**Reading text**

- - -

Henri Gallery records

Creator:
Henri Gallery (Washington, D.C.)  Search this
Names:
Abraham, Darryl  Search this
Anderson, Harry  Search this
Antin, Eleanor  Search this
Bickley-Green, Cynthia  Search this
Clements, Robert  Search this
Edelson, Mary Beth  Search this
Exton, Leslie  Search this
Greenly, Colin, 1928-  Search this
Herbert, Mimi  Search this
Ishida, Traute  Search this
Kogelnik, Kiki  Search this
Kohlmeyer, Ida, 1912-1997  Search this
McGowin, Ed, 1938-  Search this
Nakashima, Tom, 1941-  Search this
Outerbridge, Graeme, 1950-  Search this
Puryear, Martin, 1941-  Search this
Scanga, Italo, 1932-2001  Search this
Stackhouse, Robert  Search this
Van Brunt, Philip  Search this
Wilson, May, 1905-1986  Search this
Extent:
55.4 Linear feet
Type:
Collection descriptions
Archival materials
Illustrated letters
Greeting cards
Sketches
Drawings
Photographs
Date:
circa early 1900s
1940-1996
bulk 1957-1995
Summary:
The records of Henri Gallery, a Washington, D.C. gallery that showed painters from the Washington Color School and emerging artists, measure 55.4 linear feet and date from circa early 1900s, 1940 to 1996, with the bulk of the materials dating from 1957 to 1995. The gallery's relationship with artists and clients, exhibitions, sales, and other business is documented in alphabetical files containing a wide variety of materials, including correspondence, sales records, printed materials, photographs, slides, and motion picture film. Additional correspondence, newspaper clippings, 114 exhibition posters, scattered drawings, illustrated cards, and photographic materials are also found in the collection.
Scope and Contents:
The records of Henri Gallery, a Washington, D.C. gallery which showed painters from the Washington Color School and emerging artists, measure 55.4 linear feet and date from circa early 1900s, 1940 to 1996, with the bulk of the materials dating from 1957 to 1995. The gallery's relationship with artists and clients, exhibitions, sales, and other business is documented in alphabetical files containing a wide variety of materials, including correspondence, sales records, printed materials, photographs, slides, and motion picture film. Additional correspondence, newspaper clippings, 114 exhibition posters, scattered drawings, illustrated cards, and photographic materials are also found in the collection.

- - -

**Written exercise**
Extend the description of the Henri Gallery records, beginning after its final sentence. The material that comes next has no connection to the description of the Henri Gallery records.

- - -

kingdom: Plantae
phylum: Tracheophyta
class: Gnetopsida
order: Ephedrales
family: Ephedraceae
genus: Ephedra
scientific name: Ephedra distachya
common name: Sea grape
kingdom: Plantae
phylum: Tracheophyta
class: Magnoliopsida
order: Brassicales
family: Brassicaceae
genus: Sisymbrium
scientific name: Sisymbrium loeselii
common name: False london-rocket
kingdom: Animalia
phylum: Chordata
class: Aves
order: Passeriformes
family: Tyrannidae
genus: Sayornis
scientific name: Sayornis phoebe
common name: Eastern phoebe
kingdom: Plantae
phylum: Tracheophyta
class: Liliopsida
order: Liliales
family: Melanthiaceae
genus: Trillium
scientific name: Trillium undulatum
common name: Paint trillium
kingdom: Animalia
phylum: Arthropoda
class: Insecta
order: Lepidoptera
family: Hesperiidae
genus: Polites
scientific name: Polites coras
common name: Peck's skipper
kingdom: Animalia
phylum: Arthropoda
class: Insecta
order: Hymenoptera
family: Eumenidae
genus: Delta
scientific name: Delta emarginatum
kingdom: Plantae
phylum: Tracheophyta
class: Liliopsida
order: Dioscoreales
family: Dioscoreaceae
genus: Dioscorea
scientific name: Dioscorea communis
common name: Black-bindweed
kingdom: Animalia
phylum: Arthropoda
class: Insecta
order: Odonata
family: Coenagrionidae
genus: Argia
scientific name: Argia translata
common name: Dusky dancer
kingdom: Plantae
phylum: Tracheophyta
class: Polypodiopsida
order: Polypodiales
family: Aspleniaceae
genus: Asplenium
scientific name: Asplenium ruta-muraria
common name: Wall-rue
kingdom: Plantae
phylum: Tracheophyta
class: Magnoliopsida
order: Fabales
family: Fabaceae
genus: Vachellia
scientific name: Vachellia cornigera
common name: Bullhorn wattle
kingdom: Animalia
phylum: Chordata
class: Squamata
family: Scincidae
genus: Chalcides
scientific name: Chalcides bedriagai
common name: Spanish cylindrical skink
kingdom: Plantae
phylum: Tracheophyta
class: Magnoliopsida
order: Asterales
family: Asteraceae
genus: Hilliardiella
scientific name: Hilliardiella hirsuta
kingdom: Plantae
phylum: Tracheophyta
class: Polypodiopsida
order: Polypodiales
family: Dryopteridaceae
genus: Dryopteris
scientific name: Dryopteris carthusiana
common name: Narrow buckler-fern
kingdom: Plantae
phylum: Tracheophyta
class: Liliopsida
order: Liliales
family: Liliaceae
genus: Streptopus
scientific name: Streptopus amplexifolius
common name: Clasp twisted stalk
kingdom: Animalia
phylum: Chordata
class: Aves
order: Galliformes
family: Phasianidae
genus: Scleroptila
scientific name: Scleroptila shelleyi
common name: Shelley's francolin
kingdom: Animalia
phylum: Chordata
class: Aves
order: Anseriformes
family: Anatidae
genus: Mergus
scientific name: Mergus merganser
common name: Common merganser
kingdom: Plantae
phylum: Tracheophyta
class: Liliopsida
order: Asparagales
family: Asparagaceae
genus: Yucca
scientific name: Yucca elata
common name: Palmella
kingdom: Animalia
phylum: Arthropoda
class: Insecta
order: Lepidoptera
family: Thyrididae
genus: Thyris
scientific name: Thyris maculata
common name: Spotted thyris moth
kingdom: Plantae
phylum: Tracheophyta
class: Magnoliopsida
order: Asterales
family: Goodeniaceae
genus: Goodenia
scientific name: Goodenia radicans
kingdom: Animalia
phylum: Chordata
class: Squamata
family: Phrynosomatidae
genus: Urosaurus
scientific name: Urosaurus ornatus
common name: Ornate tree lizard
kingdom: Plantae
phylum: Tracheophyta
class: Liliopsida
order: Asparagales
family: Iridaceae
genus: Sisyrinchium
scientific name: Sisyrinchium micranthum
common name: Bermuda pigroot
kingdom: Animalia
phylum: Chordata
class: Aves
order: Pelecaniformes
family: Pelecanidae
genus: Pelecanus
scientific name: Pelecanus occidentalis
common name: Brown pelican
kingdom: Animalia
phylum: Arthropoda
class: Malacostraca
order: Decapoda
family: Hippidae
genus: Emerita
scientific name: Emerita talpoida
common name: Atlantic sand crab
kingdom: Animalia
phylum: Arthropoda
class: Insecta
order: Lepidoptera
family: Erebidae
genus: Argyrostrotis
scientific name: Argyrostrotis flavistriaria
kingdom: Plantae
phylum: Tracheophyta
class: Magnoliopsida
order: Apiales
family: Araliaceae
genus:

- - -

**Written response**
General Correspondence includes incoming business correspondence with artists, clients, galleries, and museums, regarding artwork, exhibitions, and other business issues. Also found here are holiday cards, handmade cards, and illustrated correspondence.

The bulk of the records consist of Alphabetical Files contains materials regarding artists, clients, exhibitions, galleries, museums, and various subjects of interest, originally arranged alphabetically by folder title. Folders range in quantity and variety of materials, including correspondence, printed materials, photographs, sales and consignment records, resumes, price lists, and exhibition records. There are especially rich or extensive files for Darryl Abraham, Harry Anderson, Cynthia Bickley-Green, Robert Clements, Mary Beth Edelson, Leslie Exton, Colin Greenly, Mimi Herbert, Traute Ishida, Kiki Kogelnik, Ida Kohlmeyer, Ed McGowin, Tom Nakashima, Graeme Outerbridge, Martin Puryear, Italo Scanga, Robert Stackhouse, Philip Van Brunt, and May Wilson. Of interest is the complete series of Eleanor Antin's 100 Boots postcards.

The bulk of Printed Materials are newspaper clippings regarding artists, exhibitions, and Henri Gallery. There are also 114 posters dating from 1959-1979 from Henri Gallery exhibitions and other galleries' exhibitions of artists in which the Henri Gallery represented.

Artwork is comprised of loose drawings and sketches, many of Henri. Photographic Materials contains black and white photographs, scattered color photographs, snapshots, and slides of artwork, exhibitions, Henri, the galleries spaces, and the Not New shop. Most photographs are undated.
Arrangement:
The collection is arranged as 5 series.

Series 1: General Correspondence, 1949-1996 (2.5 linear feet; Boxes 1-3, 55-56)

Series 2: Alphabetical Files, 1947-1996 (50.3 linear feet; Boxes 3-52, 55-57, OV58, FC 62-63)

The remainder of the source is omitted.